Not to forget print entirely, though, there's also a fabulous trade paperback edition on high-quality silk finish paper stock that you can buy for $19.99 on Amazon. That's volume one, which collects the first four issues, and volume two will be available by January. And UK readers might want to hold out for the large format harback editions that are due out from PrintMedia Productions in the spring - but those are only going to be available in Britain and Ireland.

Tuesday, 30 November 2010

A thing of beauty

This is a cross-post from the Mirabilis Year of Wonders blog, but I feel justified in squeezing a snippet about my personal projects before some more bits of big news from Fabled Lands LLP over the next week or two.

The Mirabilis Year of Wonders e-comic book is going to go live in only a few weeks now. But I just had to share this pic with you because I've been playing the ad hoc build and it really is a dream. Lush magic lantern colors, razor-sharp graphics, and an interface that's as stylish and smooth as an Irish coffee poured by George Clooney. If you're used to struggling with existing comic reader apps, you're going to be blown away by what our resident iOS wizard has conjured up.

Don't wait. Really, you should go direct to your nearest Apple retail store (look here for Apple in the UK or Apple in the US), buy yourself an iPad for Christmas, and you will then be able to get the reader app and the first chapter of Mirabilis free, with the other chapters available via our nifty in-app storefront. The Mirabilis graphic novel on iPad is our way of telling you that the Year of Wonders has arrived.

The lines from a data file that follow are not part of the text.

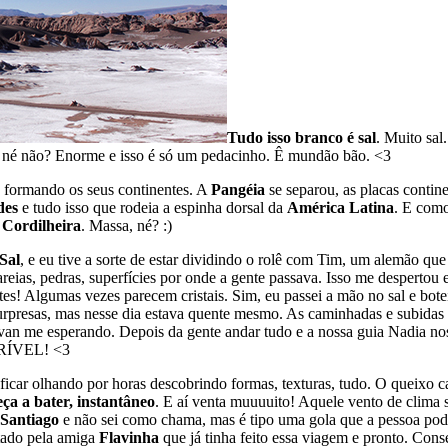
Tudo isso branco é sal
. Muito sal
te, né não? Enorme e isso é só um pedacinho. Ê mundão bão. <3
 formando os seus continentes. A
Pangéia
se separou, as placas contin
des
e tudo isso que rodeia a espinha dorsal da
América Latina
. E como
a
Cordilheira
. Massa, né? :)
Sal
, e eu tive a sorte de estar dividindo o rolê com Tim, um alemão q
areias, pedras, superfícies por onde a gente passava. Isso me despertou 
ntes! Algumas vezes parecem cristais.
Sim, eu passei a mão no sal e bot
rpresas, mas nesse dia estava quente mesmo. As caminhadas e subidas 
na van me esperando. Depois da gente andar tudo e a nossa guia Nadia nos
CRÍVEL! <3
ra ficar olhando por horas descobrindo formas, texturas, tudo. O queixo
eça a bater, instantâneo
. E aí venta muuuuito! Aquele vento de clima s
Santiago
e não sei como chama, mas é tipo uma gola que a pessoa pode
stado pela amiga
Flavinha
que já tinha feito essa viagem e pronto. Conseg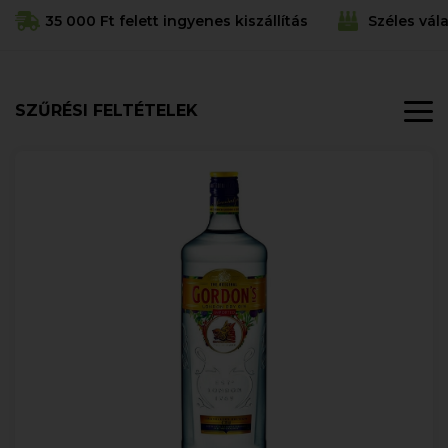
35 000 Ft felett ingyenes kiszállítás
Széles vál
SZŰRÉSI FELTÉTELEK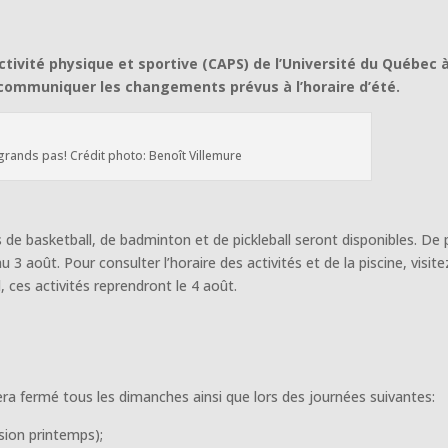
activité physique et sportive (CAPS) de l’Université du Québec 
 communiquer les changements prévus à l’horaire d’été.
à grands pas! Crédit photo: Benoît Villemure
s de basketball, de badminton et de pickleball seront disponibles. De 
au 3 août. Pour consulter l’horaire des activités et de la piscine, visite
l, ces activités reprendront le 4 août.
 sera fermé tous les dimanches ainsi que lors des journées suivantes:
sion printemps);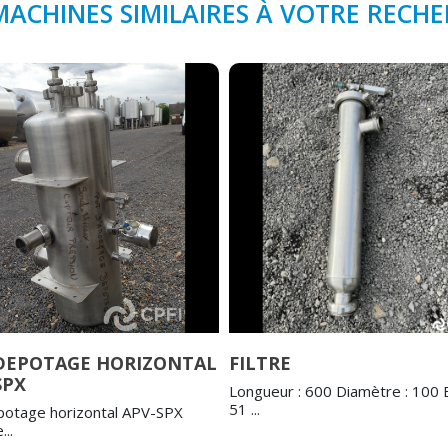
MACHINES SIMILAIRES À VOTRE RECH
DEPOTAGE HORIZONTAL
FILTRE
SPX
Longueur : 600 Diamètre : 100 E
51 ...
potage horizontal APV-SPX
...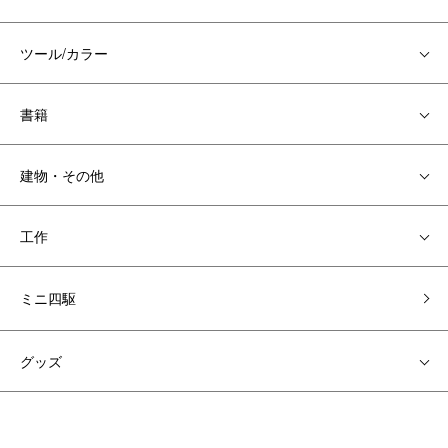
ツール/カラー
書籍
建物・その他
工作
ミニ四駆
グッズ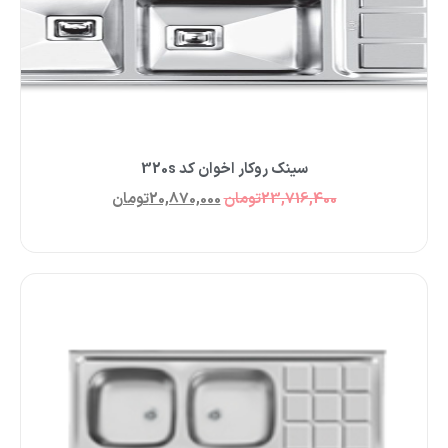
سینک روکار اخوان کد 320s
23,716,400
تومان
20,870,000
تومان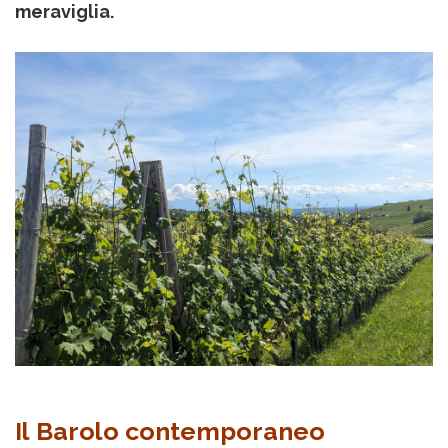
meraviglia.
Il Barolo contemporaneo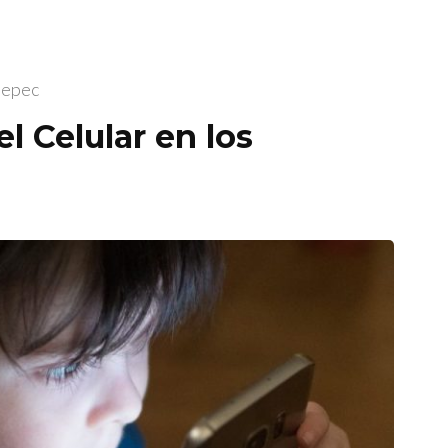
tepec
l Celular en los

Thursday, 16 September 2010

Marvels yet to come

Following on from news of the Fabled Lands gamebooks and RPG, I can reveal there has been some early-stage talk about new print editions of both the Blood Sword and Way of the Tiger gamebooks. Now let me stress that it is just in discussion so far - but Oliver and I have already struck a deal with Fabled Lands LLP for Blood Sword, and Min (that's Mark Smith) is ironing out the WotT details with Jamie. Also, fans of WotT might also be interested to hear that, if Min and Jamie can find the right publisher, there's even a possibility (still but a twinkle in the mind's eye at this stage) of an Orb RPG. How cool is that? Cooler than the back of the icebox in Superman's fortress, that's how cool.

On top of that, and now that we're all clear that this is gossip over the washing line, I'm hearing rumours that a new publisher may be about to approach Fabled Lands LLP with a proposal to take over the Dragon Warriors license after Magnum Opus Press bows out early next year. The good news for DW players is that this would ensure a smooth handover, hence an uninterrupted flow of new titles. So cross a finger or two, Legend fans. It ain't over till you see the white of Balor's eye.

Anyway, leaving aside all the scuttlebutt and promises, you might like to hear about a cast iron take-it-to-the bank certainty, which is that my current project Mirabilis (co-produced with Leo Hartas, Martin McKenna and Nikos Koutsis) will be out in the form of two splendid full-color graphic novels in plenty of time for Christmas. Mirabilis is a whole other blend of whimsical fantasy from the swords-n-spells of Legend, Orb and FL. Find out if it's your cup of tea right here.